Глеб Мусихин - Очерки теории идеологий
Смещение при формировании дискурса отражает борьбу за право переформулировать разорванное терминологическое поле и «переустановить программу» причинно-следственных связей в пользу определенного политического сообщества. При этом наиболее восприимчивыми к смысловому смещению бывают, как правило, радикальные дискурсы, через отрицание оспаривающие политическое господство [Laclau, 2000а, р. 44–89]. Поэтому в условиях радикального отрицания именно политика выступает как первичное выражение человеческого взаимодействия.
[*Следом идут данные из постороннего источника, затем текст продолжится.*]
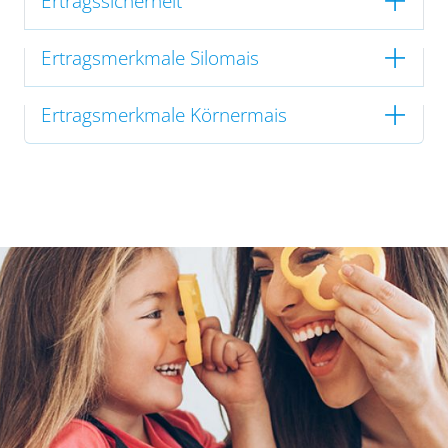
Ertragssicherheit
Ertragsmerkmale Silomais
Ertragsmerkmale Körnermais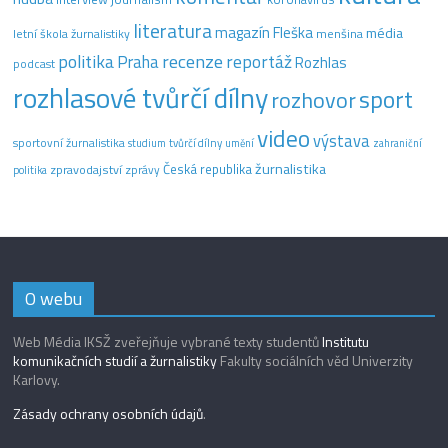
literatura
magazín Fleška
média
letní škola žurnalistiky
menšina
recenze
politika
reportáž
Praha
Rozhlas
podcast
rozhlasové tvůrčí dílny
sport
rozhovor
video
výstava
sportovní žurnalistika
tvůrčí dílny
studium
umění
zahraniční
žurnalistika
Česká republika
zpravodajství
zprávy
politika
O webu
Web Média IKSŽ zveřejňuje vybrané texty studentů
Institutu
komunikačních studií a žurnalistiky
Fakulty sociálních věd Univerzity
Karlovy.
Zásady ochrany osobních údajů
.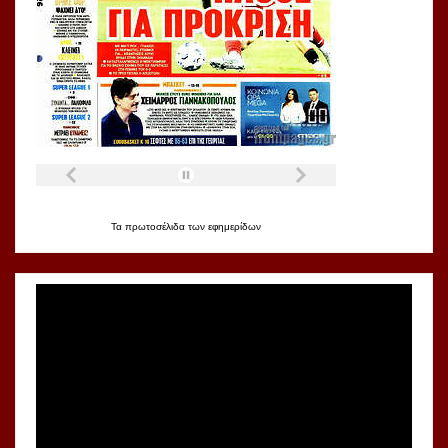
Τα
πρωτοσέλιδα
των
εφημερίδων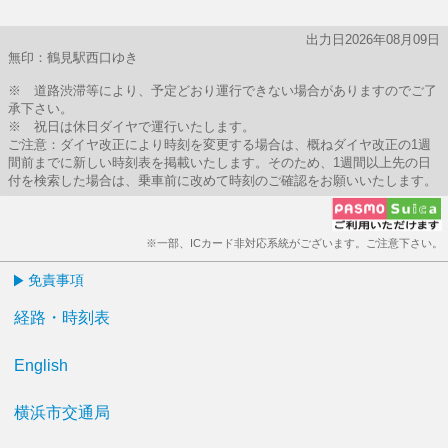
出力日2026年08月09日
無印：鶴見駅西口ゆき
※ 道路渋滞等により、予定どおり運行できない場合がありますのでご了
承下さい。
※ 祝日は休日ダイヤで運行いたします。
ご注意：ダイヤ改正により時刻を変更する場合は、概ねダイヤ改正の1週
間前までに新しい時刻表を掲載いたします。そのため、1週間以上先の日
付を検索した場合は、乗車前に改めて時刻のご確認をお願いいたします。
※一部、ICカード非対応系統がございます。ご注意下さい。
免責事項
経路・時刻表
English
横浜市交通局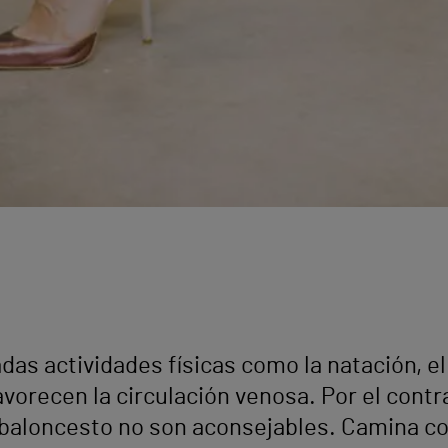
das actividades físicas como la natación, el
 favorecen la circulación venosa. Por el cont
 baloncesto no son aconsejables. Camina c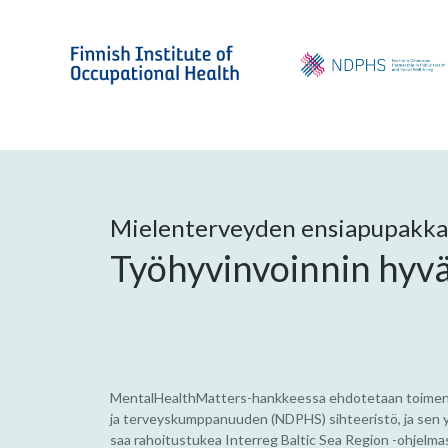
Mielenterveyden ensiapupakka
Työhyvinvoinnin hyvä
MentalHealthMatters-hankkeessa ehdotetaan toimenpite
ja terveyskumppanuuden (NDPHS) sihteeristö, ja sen y
saa rahoitustukea Interreg Baltic Sea Region -ohjelma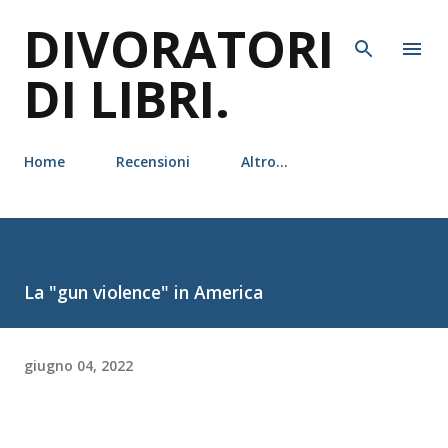
DIVORATORI
Passa ai contenuti principali
DI LIBRI.
Home
Recensioni
Altro…
La "gun violence" in America
giugno 04, 2022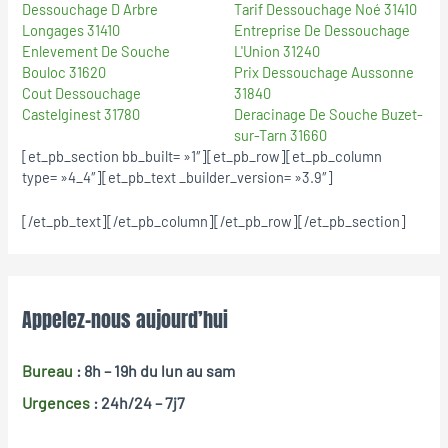
Dessouchage D Arbre
Tarif Dessouchage Noé 31410
Longages 31410
Entreprise De Dessouchage
Enlevement De Souche
L'Union 31240
Bouloc 31620
Prix Dessouchage Aussonne
Cout Dessouchage
31840
Castelginest 31780
Deracinage De Souche Buzet-
sur-Tarn 31660
[et_pb_section bb_built= »1″][et_pb_row][et_pb_column
type= »4_4″][et_pb_text _builder_version= »3.9″]
[/et_pb_text][/et_pb_column][/et_pb_row][/et_pb_section]
Appelez-nous aujourd’hui
Bureau
: 8h – 19h
du lun au sam
Urgences
: 24h/24 – 7j7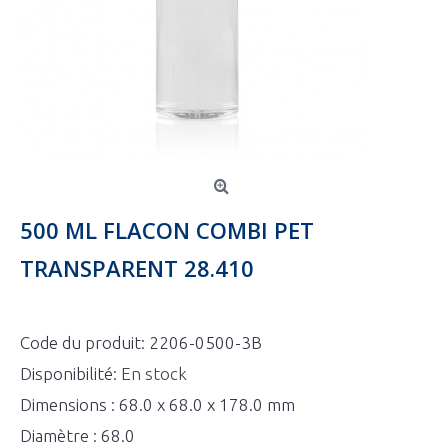
500 ML FLACON COMBI PET
TRANSPARENT 28.410
Code du produit:
2206-0500-3B
Disponibilité:
En stock
Dimensions : 68.0 x 68.0 x 178.0 mm
Diamètre : 68.0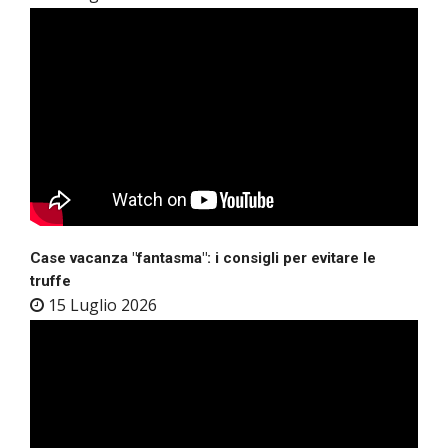
Case vacanza "fantasma": i consigli per evitare le
truffe
15 Luglio 2026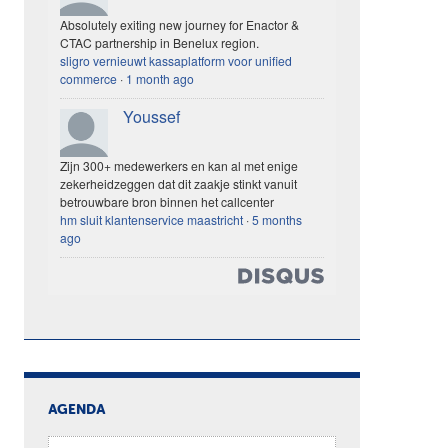
Absolutely exiting new journey for Enactor &
CTAC partnership in Benelux region.
sligro vernieuwt kassaplatform voor unified
commerce
·
1 month ago
Youssef
Zijn 300+ medewerkers en kan al met enige
zekerheidzeggen dat dit zaakje stinkt vanuit
betrouwbare bron binnen het callcenter
hm sluit klantenservice maastricht
·
5 months
ago
AGENDA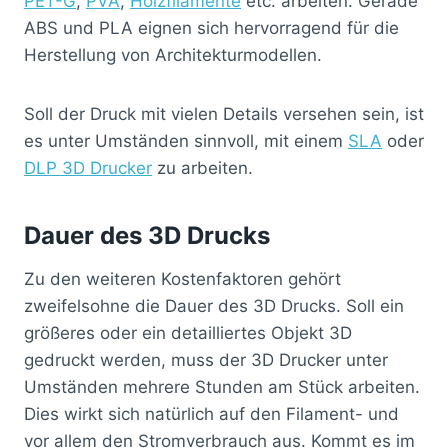
PET-G
,
PVA
,
Holzfilamente
etc. arbeiten. Gerade
ABS und PLA eignen sich hervorragend für die
Herstellung von Architekturmodellen.
Soll der Druck mit vielen Details versehen sein, ist
es unter Umständen sinnvoll, mit einem
SLA
oder
DLP 3D Drucker
zu arbeiten.
Dauer des 3D Drucks
Zu den weiteren Kostenfaktoren gehört
zweifelsohne die Dauer des 3D Drucks. Soll ein
größeres oder ein detailliertes Objekt 3D
gedruckt werden, muss der 3D Drucker unter
Umständen mehrere Stunden am Stück arbeiten.
Dies wirkt sich natürlich auf den Filament- und
vor allem den Stromverbrauch aus. Kommt es im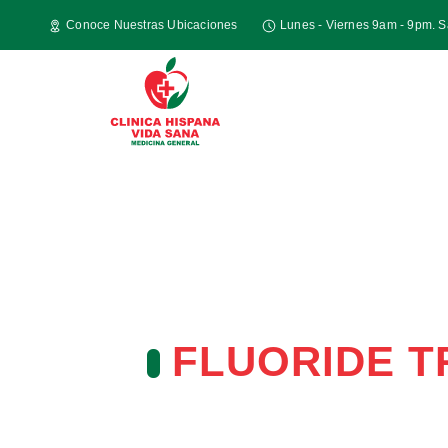
Conoce Nuestras Ubicaciones
Lunes - Viernes 9am - 9pm. 
FLUORIDE 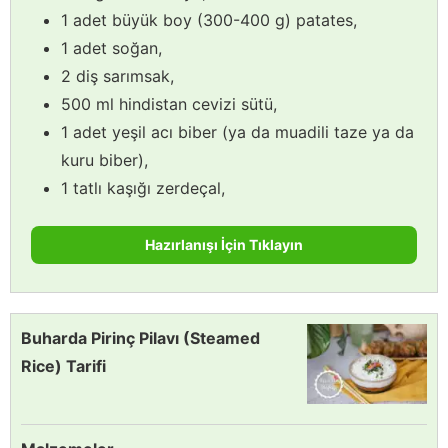
1 adet büyük boy (300-400 g) patates,
1 adet soğan,
2 diş sarımsak,
500 ml hindistan cevizi sütü,
1 adet yeşil acı biber (ya da muadili taze ya da
kuru biber),
1 tatlı kaşığı zerdeçal,
Hazırlanışı İçin Tıklayın
Buharda Pirinç Pilavı (Steamed
Rice) Tarifi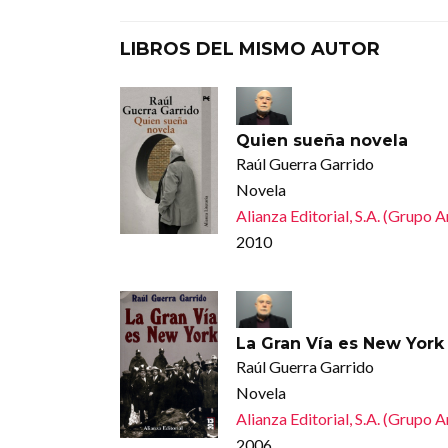
LIBROS DEL MISMO AUTOR
Quien sueña novela
Raúl Guerra Garrido
Novela
Alianza Editorial, S.A. (Grupo 
2010
La Gran Vía es New York
Raúl Guerra Garrido
Novela
Alianza Editorial, S.A. (Grupo 
2006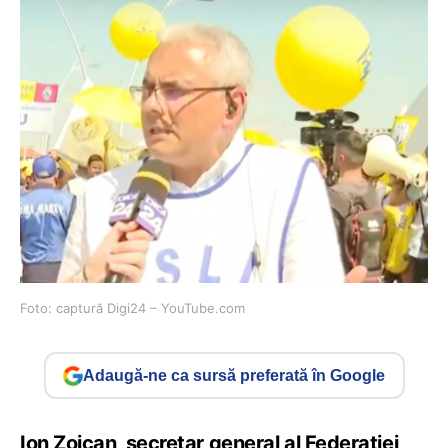
Foto: captură Digi24 – YouTube.com
Adaugă-ne ca sursă preferată în Google
Ion Zoican, secretar general al Federației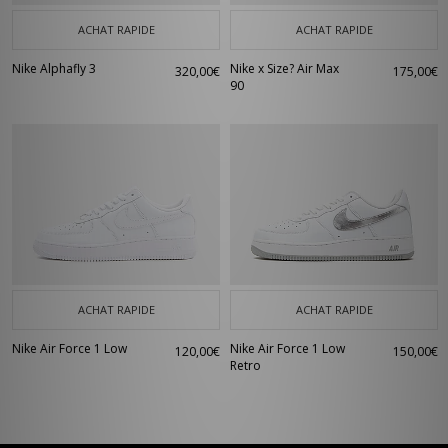
ACHAT RAPIDE
ACHAT RAPIDE
Nike Alphafly 3
Nike x Size? Air Max
320,00€
175,00€
90
ACHAT RAPIDE
ACHAT RAPIDE
Nike Air Force 1 Low
Nike Air Force 1 Low
120,00€
150,00€
Retro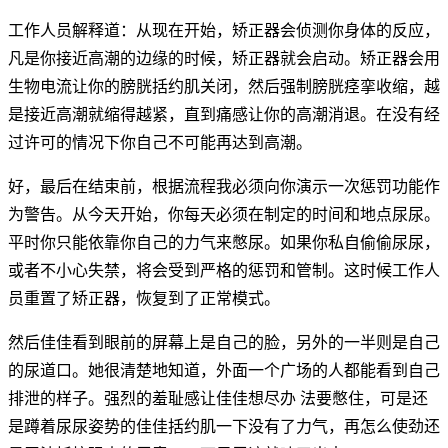
工作人员解释道：从现在开始，矫正器会侦测你身体的反应，
凡是你接近高潮的边缘的时候，矫正器就会启动。矫正器会用
生物电流让你的膀胱括约肌关闭，然后强制膀胱痉挛收缩，越
是接近高潮就缩得越紧，直到痛感让你的高潮消退。在没有经
过许可的情况下你自己不可能再达到高潮。
好，最后在结束前，根据流程我必须向你演示一次惩罚功能作
为警告。从今天开始，你每天必须在制定的时间和地点尿尿。
平时你只能依靠你自己的力气来憋尿。如果你私自偷偷尿尿，
或者不小心失禁，将会受到严格的惩罚和管制。这时候工作人
员重置了矫正器，恢复到了正常模式。
然后佳佳看到眼前的屏幕上是自己的脸，另外的一半则是自己
的尿道口。她很清楚地知道，外面一个广场的人都能看到自己
排泄的样子。强烈的羞耻感让佳佳想尽办 法要憋住，可是还
是蹲着尿尿姿势的佳佳括约肌一下没有了力气，再怎么使劲还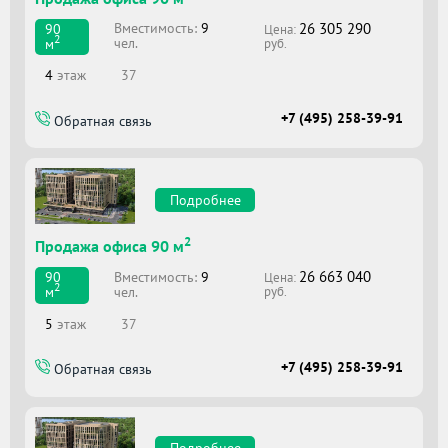
26 305 290
Вместимоcть:
9
90
Цена:
2
чел.
м
руб.
4
этаж
37
+7 (495) 258-39-91
Обратная связь
Подробнее
2
Продажа офиса 90 м
26 663 040
Вместимоcть:
9
90
Цена:
2
чел.
м
руб.
5
этаж
37
+7 (495) 258-39-91
Обратная связь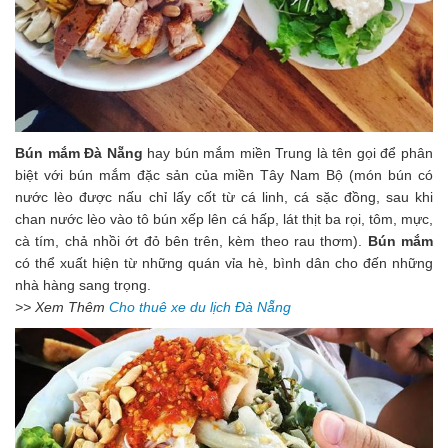
Bún mắm Đà Nẵng
hay bún mắm miền Trung là tên gọi để phân
biệt với bún mắm đặc sản của miền Tây Nam Bộ (món bún có
nước lèo được nấu chỉ lấy cốt từ cá linh, cá sặc đồng, sau khi
chan nước lèo vào tô bún xếp lên cá hấp, lát thịt ba rọi, tôm, mực,
cà tím, chả nhồi ớt đỏ bên trên, kèm theo rau thơm).
Bún mắm
có thể xuất hiện từ những quán vỉa hè, bình dân cho đến những
nhà hàng sang trọng.
>> Xem Thêm
Cho thuê xe du lịch Đà Nẵng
Нужно отметить, что радикальная демократия подвергается разнообразной критике за неспособность нормативного видения, что ведет к упрощению политики, философскому нигилизму и лингвистической примитивности. Данная критика индуцирует в себе внешнее отношение к проекту отрицания (отсутствия). При этом игнорируется тот факт, что для радикальной демократической критики актуальным является не внешнее, а внутреннее качество отрицания. Внутреннее качество радикальной отрицательности, связанной с отсутствием, претендует на обладание необычайной продуктивной силой. Ж. Лакан сравнил силу такого воздействия с безусловной «силой препинания без текста» [Lacan, 2006, р. 324] (как сказано в известном фильме, «если уж сделала паузу, держи ее, сколько сможешь»). Именно это качество радикального отрицания позволяет нивелировать историческую колею зависимости, делая политически открытыми социально закрытые сферы; другими словами, радикальная проблематизация превращает политику в неопределенную сферу с открытым сценарием развития.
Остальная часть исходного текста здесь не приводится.